Durante las primeras mañanas, sobre todo la primera, mirabas todo el tiempo hacia la izquierda, hacia el lugar de dónde habías venido. Sabías que la cuadra en la que estabas era la misma donde habías vivido de niño. Sabías también que a diez cuadras, derechito, estaba tu casa. Imaginabas a tu mujer saliendo a buscarte.

Esa noche destapaste la botella y sacaste las copas más elegantes. Era el cumpleaños de tu esposa, querías sorprenderla. A pesar de que hacía poco te habían echado del trabajo, compraste una botella de Malbec costosa. Tu esposa se lo merecía, pensaste, y creías además que no pasaría mucho tiempo antes de conseguir un nuevo empleo. Escuchar pasos te sobresaltó, sobre todo porque en la casa no había nadie. Al menos eso creías. Te sorprendiste aún más cuando viste a un hombre desconocido bajando desnudo por la escalera de tu casa, y más atrás, como una explicación innecesaria, el vestido de tu mujer abierto en dos sobre el sillón del living.

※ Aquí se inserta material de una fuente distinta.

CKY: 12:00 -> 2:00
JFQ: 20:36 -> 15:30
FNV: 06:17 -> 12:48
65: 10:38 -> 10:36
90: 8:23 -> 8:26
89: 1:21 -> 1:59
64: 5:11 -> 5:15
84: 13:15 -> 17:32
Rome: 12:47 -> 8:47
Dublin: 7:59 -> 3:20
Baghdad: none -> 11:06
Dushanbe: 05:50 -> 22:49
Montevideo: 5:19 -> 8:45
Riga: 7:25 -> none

La copa se te cayó de la mano, cuando el médico te dijo por teléfono que tu hijo se estaba muriendo. Despertaste a tu esposa y ambos salieron de prisa hacia el hospital. “Consumió de todo. No sé si se va a salvar”, les dijo el médico sin eufemismos. Pasaron juntos esa noche en el hospital, sentados en el pasillo, mirando las tres llorosas fotografías del único hijo que tenían.

El médico te preguntó si querías presenciar el parto de tu hijo. Respondiste que no, y esperaste afuera. Te arrepentiste. Durante varios años sentiste que lo habías abandonado, que no estuviste presente en el momento más significativo en la vida de una persona. Te prometiste nunca más hacerlo, y que siempre estarías junto a él.

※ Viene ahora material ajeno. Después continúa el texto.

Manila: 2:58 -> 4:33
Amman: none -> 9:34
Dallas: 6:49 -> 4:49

“Prometo cuidarlo para siempre”, repitió tu esposa frente al cura que los estaba casando. Vos repetiste lo mismo. Se besaron. Los invitados aplaudieron a rabiar y más de uno aportó un silbido pícaro al ver que el beso se prolongaba más de lo debido. Estabas feliz, además, porque hacía un mes te habían confirmado un importante ascenso en el trabajo. No le habías dicho nada a tu inminente esposa. Te lo habías guardado para anunciarlo en la fiesta, en el momento en que los novios dicen algunas palabras.

“Sos un principito”, eran las palabras de tu madre cada vez que te peinaba para sacarte una fotografía. Vos no querías posar y ponías cara de enojado, a modo de venganza. “Ni poniéndote feo dejas de ser lindo”, decía tu tía,mientras ella también colaboraba con tu peinado chato, de raya al costado. El que te controlaba las notas del colegio, en cambio, era tu padre. Más de una vez te puso en penitencia por un desaprobado. Cómo lo odiabas en ese momento. Veías por la ventana a tus amigos jugando a la pelota, y vos rodeado de lápices y carpetas.

Sin embargo, fue él que te enseñó a andar en bicicleta. ¡Qué alegría aquella tarde en la que avanzaste media cuadra solo, sin que él te empujara! Claro que no te habías dado cuenta: hablabas como si él hubiera estado atrás sosteniendo la bicicleta. Al notar su ausencia, te caíste y golpeaste la rodilla. Te dolía. Pero no te importaba, habías logrado andar solo. Tan contento estabas, que no reparaste en la mirada húmeda del linyera de la cuadra.

Tu padre te limpió la sangre con su pañuelo blanco y una vez sentados sobre una medianera bajita desplegó una fotografía doblada en dos que extrajo de su billetera.Era el día de tu graduación en el jardín de infantes. Estabas parado con el delantal rojo y los brazos levantados, alegre, sonriéndole a la cámara, bajo un cartel que decía: “Egresados 1970. El futuro es de ustedes”.